Therapy, Leadership, and Making Space to Feel
Rog talks about therapy the way some leaders talk about executive coaching: as an essential tool, not a last resort.
She began working with her current therapist a few months before she was offered the Chief Service Officer position. The timing, she says, changed everything.
“Having an hour every week that’s just for me—to talk about how I’m feeling, to process work, family, friendships—has been one of the single biggest supports in doing this job,” she says. “Someone helps me see patterns, other perspectives, and it keeps me from carrying everything alone.”
She’s frank about something many students and young professionals sense but rarely hear leaders admit: nearly everyone experiences trauma, loss, and major transitions. Therapy doesn’t erase that. It gives you space to make sense of it.
“It’s not that something is ‘wrong’ with you,” she says. “It’s that you’re human. And you deserve the time and support to process what you’ve lived through so you don’t have to keep repeating the same patterns.”
Building a Culture of Service in a Working-Class City Kid Way
When Rog talks about city employment, she sounds less like a bureaucrat and more like a daughter of working-class parents who understands what stability means.
At NYC Service, she and her team are full-time city staff with pensions and health care—benefits she freely and enthusiastically sells to AmeriCorps members and interns considering public work. “Forty or fifty years ago, people understood how powerful that kind of stability can be,” she says. “We talk about it less now, but it still matters.”
Her role is part strategy, part listening tour. The office supports volunteer programs across agencies, helps businesses engage their employees in service, and responds to the thousands of New Yorkers who find their way to nyc.gov/service each year looking for ways to help.
Her leadership style mirrors her academic training in participatory action research: ask communities what they see, what they need, and what they want to build—then design programs with them, not for them.

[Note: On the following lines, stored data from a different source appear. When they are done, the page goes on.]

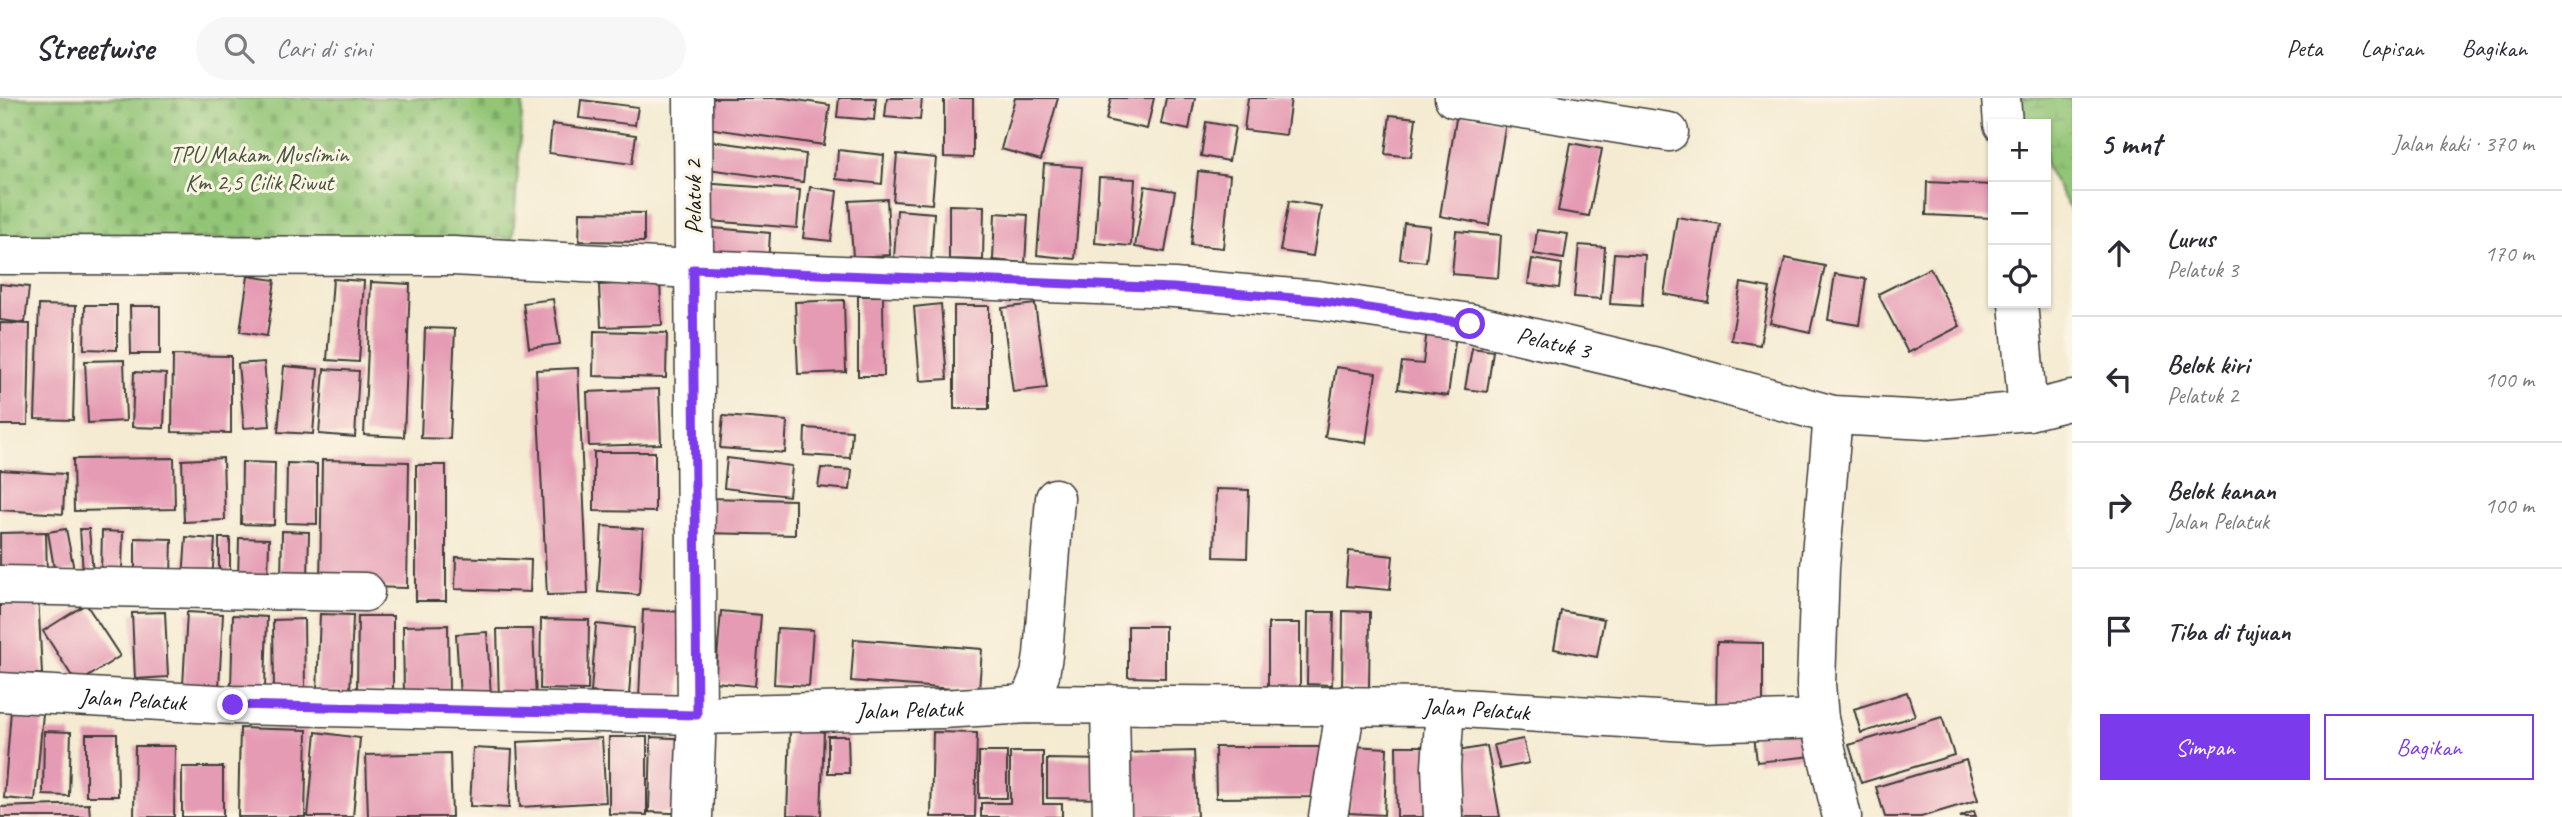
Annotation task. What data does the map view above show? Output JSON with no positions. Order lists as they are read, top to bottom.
{
  "streets": {
    "street": ["Pelatuk 2", "Pelatuk 3", "Jalan Pelatuk"]
  },
  "crossings": [
    ["Pelatuk 2", "Pelatuk 3"],
    ["Pelatuk 2", "Jalan Pelatuk"]
  ],
  "parks": ["TPU Makam Muslimin Km 2,5 Cilik Riwut"],
  "page": {
    "header": "Streetwise",
    "search": "Cari di sini",
    "nav": ["Peta", "Lapisan", "Bagikan"],
    "heading": ["5 mnt", "Jalan kaki · 370 m"],
    "map_buttons": ["+", "−"],
    "list": [
      ["Lurus", "Pelatuk 3", "170 m"],
      ["Belok kiri", "Pelatuk 2", "100 m"],
      ["Belok kanan", "Jalan Pelatuk", "100 m"],
      "Tiba di tujuan"
    ],
    "buttons": ["Simpan", "Bagikan"]
  }
}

“I don’t believe in coming in as the all-knowing expert,” she says. “Our job is to listen, take what people are telling us seriously, and use our position in government to help their ideas become real.”
What She Wants Young People to Know
Asked what she most wants students and young people to hear as they move from high school into college or from college into graduate school or work, Rog doesn’t talk about résumés or networking. She talks about choice.
“You don’t need to have it all figured out right now,” she says. “College, and even high school, is a place to test things out. Take different classes. Notice which subjects you actually like talking about, which conversations you want to keep having after class, which topics stick with you.”
Life, she says, is a series of steps. At each step, you have options.
“You get to choose what you want for your life,” she says. “Not what your parents want, not what your friends think you should do. You. And the mentors and professors and tutors around you—they’re there to help you figure that out and get to the next step, not to lock you into one path forever.”
Her own journey—from “untapped potential” in a small Western New York city to leading a team at the center of service in the largest city in the country—illustrates the point. It is not a straight line. It is a series of choices, experiments, course corrections, and risks taken with care.
If there is a through line, it is this: you do not have to know the entire route to take the next right step.